A.N. : Pour ce projet, j’ai demandé à 8 participant·e·s en provenance de pays autrefois colonisés du Moyen-Orient et de l’Afrique du Nord de sélectionner des objets qui représentaient pour eux un souvenir de leur pays et d’en parler. Pour l’une de ces personnes, l’objet représentatif était une vieille clé de sa maison d’enfance qui n’existe plus, pour une autre, c’étaient les épices qu’elle avait rapportées de chez elle, pour un troisième, une poignée de jasmin séché.

L’une des questions que j’ai posées à chaque participant·e concernait les fleurs ou plantes qui leur rappelaient le paysage dans lequel ils et elles ont grandi. J’ai été surprise de découvrir à quel point il était facile de trouver toutes ces fleurs à Montréal, même en hiver. Je trouve particulièrement intéressant de réfléchir à la façon dont le transfert et l’utilisation commerciale des plantes et des fleurs en dehors de leur lieu d’origine ont influencé le cours de l’économie mondiale au cours des deux derniers siècles, en finançant la construction d’empires colonisateurs. Par exemple, pour l’un des participants, un Togolais, c’étaient les fleurs de coton qui lui rappelaient son pays d’origine.
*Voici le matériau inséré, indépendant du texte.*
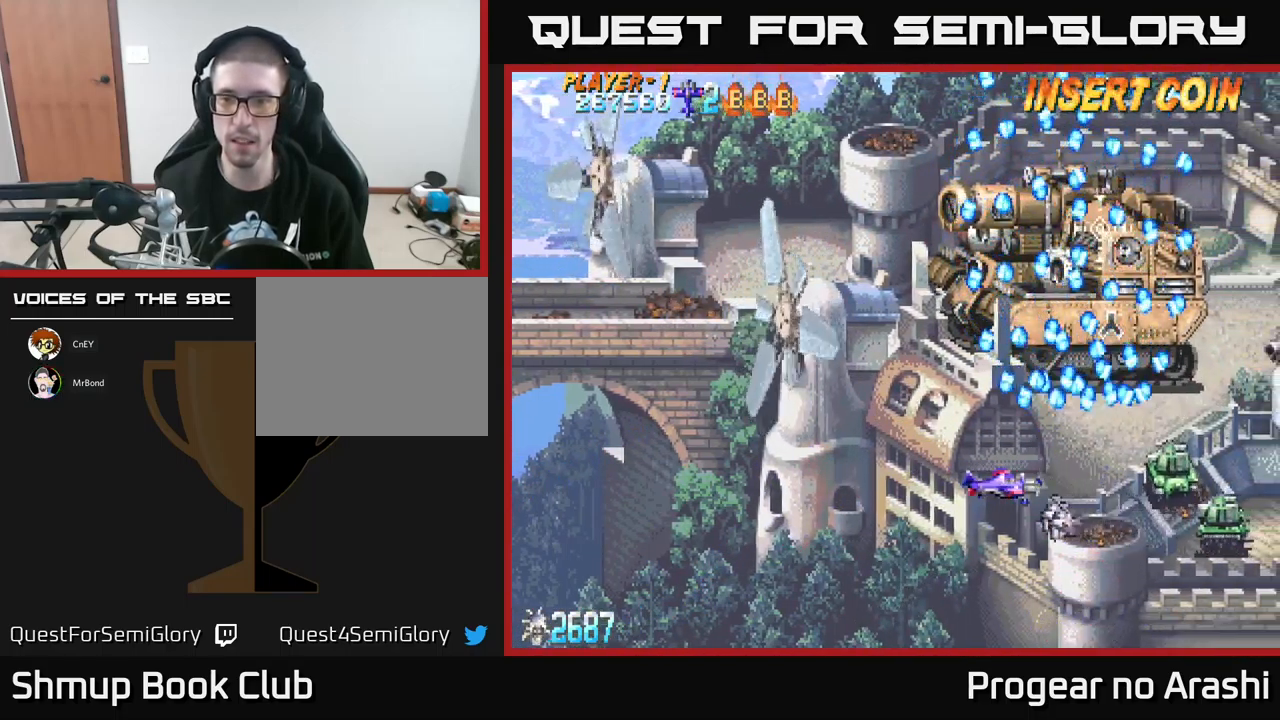
{"buttons": ["X", "DPAD_DOWN"], "left_stick": "center", "events": [[267, "DPAD_LEFT", "down"], [284, "DPAD_UP", "down"], [350, "X", "down"], [367, "DPAD_UP", "up"], [400, "DPAD_DOWN", "down"], [400, "DPAD_LEFT", "up"]]}
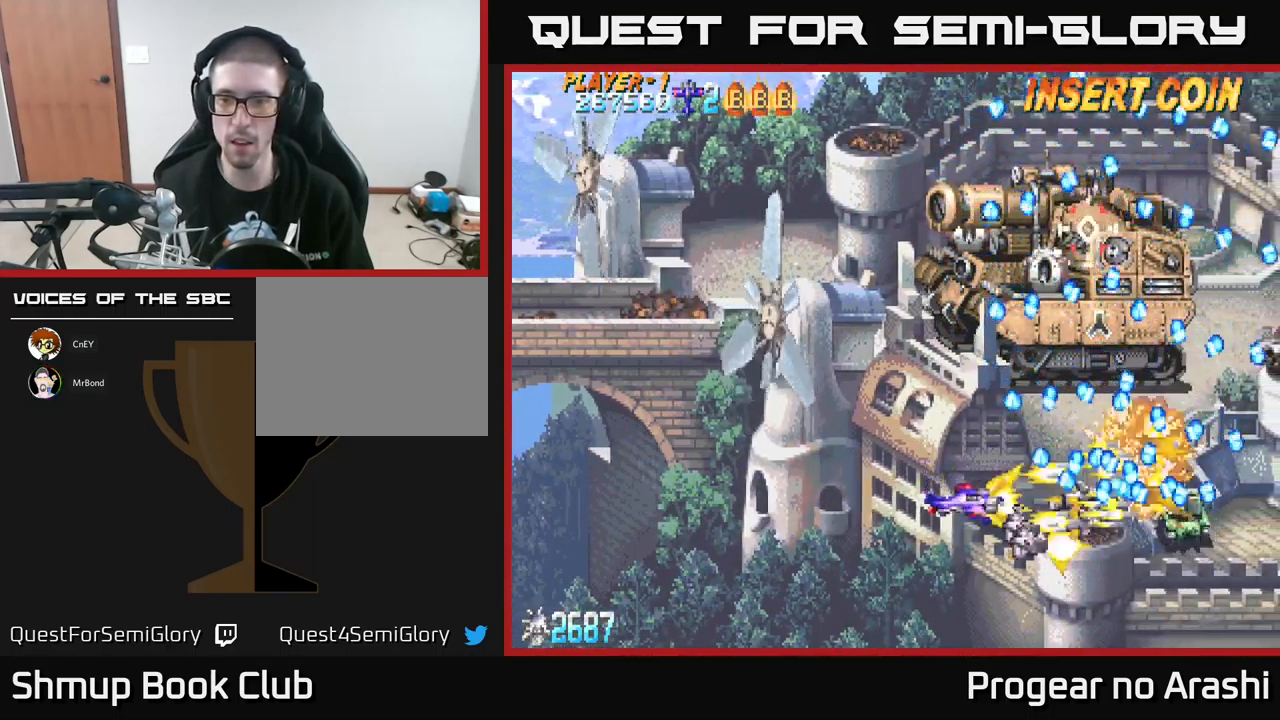
{"buttons": ["A", "DPAD_UP"], "left_stick": "center", "events": [[34, "DPAD_DOWN", "up"], [67, "DPAD_LEFT", "down"], [84, "DPAD_UP", "down"], [200, "A", "down"], [200, "DPAD_LEFT", "up"], [217, "DPAD_LEFT", "down"], [234, "DPAD_UP", "up"], [250, "X", "up"], [284, "DPAD_DOWN", "down"], [284, "DPAD_LEFT", "up"], [434, "DPAD_DOWN", "up"], [484, "DPAD_UP", "down"]]}
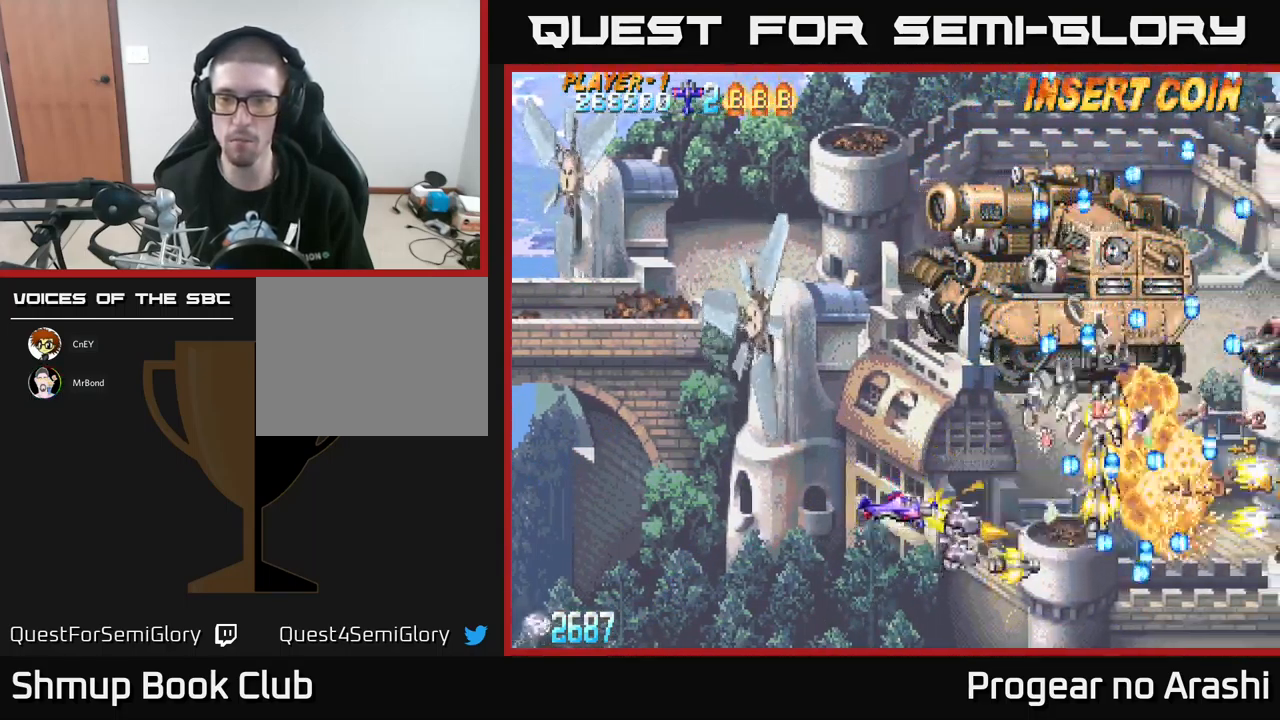
{"buttons": ["X", "DPAD_UP"], "left_stick": "center", "events": [[100, "DPAD_LEFT", "down"], [134, "A", "up"], [351, "X", "down"], [384, "DPAD_LEFT", "up"]]}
Le coton a été industrialisé et produit à grande échelle par les colons allemands au début du xxe siècle au Togo, ce qui a causé l’extinction d’espèces, la destruction de l’environnement, et par conséquent, des famines et la mort de nombreux·ses indigènes. 
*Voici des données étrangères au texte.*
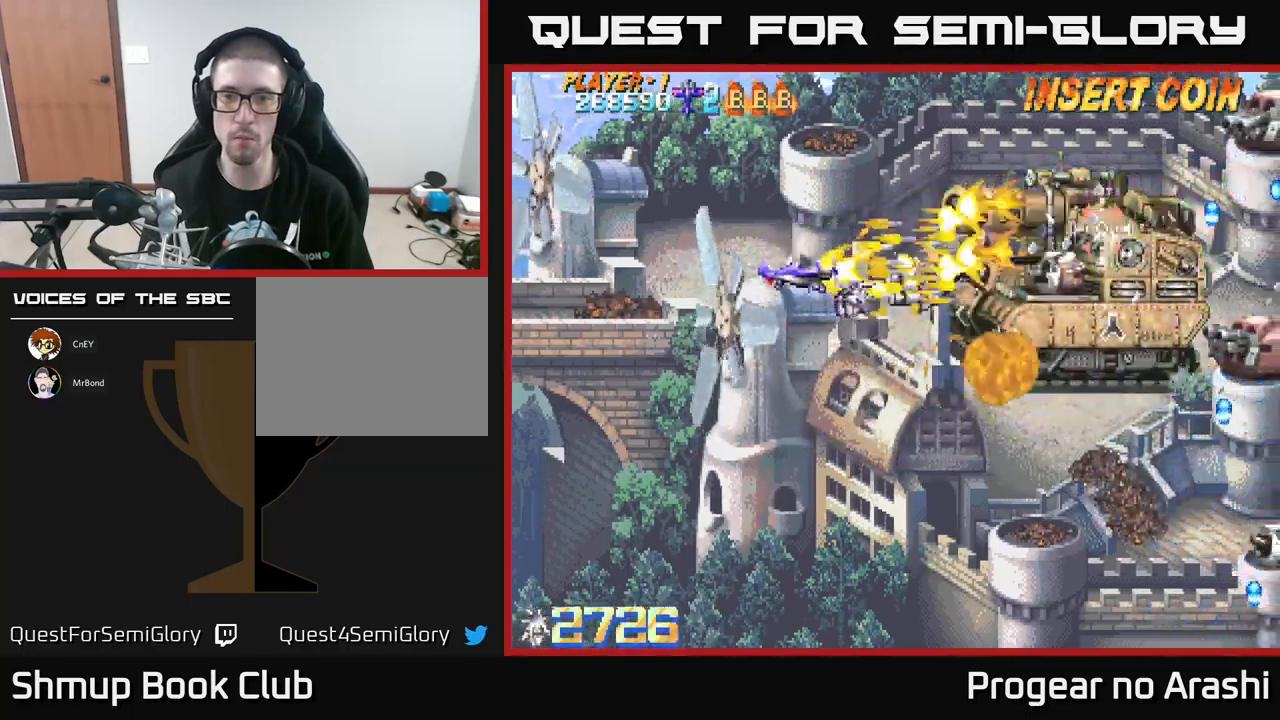
{"buttons": ["X", "DPAD_DOWN", "DPAD_RIGHT"], "left_stick": "center", "events": [[133, "DPAD_DOWN", "up"], [166, "DPAD_UP", "down"], [283, "DPAD_LEFT", "down"], [333, "DPAD_UP", "up"], [416, "DPAD_DOWN", "down"], [416, "DPAD_LEFT", "up"], [483, "DPAD_RIGHT", "down"]]}
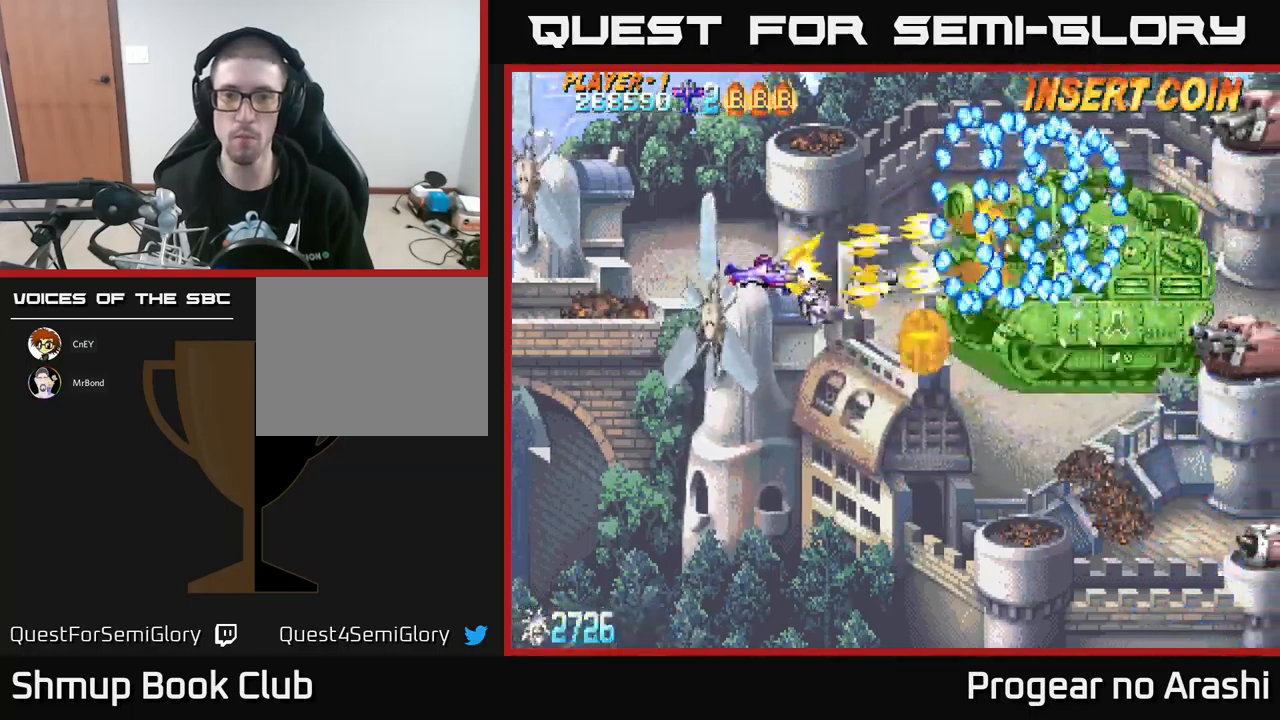
{"buttons": ["X"], "left_stick": "center", "events": [[100, "DPAD_DOWN", "up"], [116, "DPAD_RIGHT", "up"], [150, "DPAD_LEFT", "down"], [150, "DPAD_UP", "down"], [283, "DPAD_LEFT", "up"], [300, "DPAD_UP", "up"], [350, "DPAD_DOWN", "down"], [483, "DPAD_DOWN", "up"]]}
Les objets que j’ai représentés dans mes arrangements de natures mortes sont significatifs, car ce sont des artefacts culturels investis par les souvenirs et les expériences de leurs propriétaires. Ceux-ci peuvent être tangibles ou immatériels, comme des odeurs ou des goûts, que j’ai tenté de représenter sur les tableaux par des fleurs, des épices, des ingrédients… Ces objets ont été retirés de leurs cultures d’origine et transformés en reliques personnelles par le déplacement. Je dis « reliques », car ils sont isolés d’un point de vue culturel, spatial et temporel de leur contexte d’origine et représentent donc un élément de la culture hôte qui est « Autre ». Ils peuvent ainsi être utilisés pour « raconter » la culture du pays dont ils viennent. C’est ce que Nicholas Mirzoeff appelle des « éléments de différence ».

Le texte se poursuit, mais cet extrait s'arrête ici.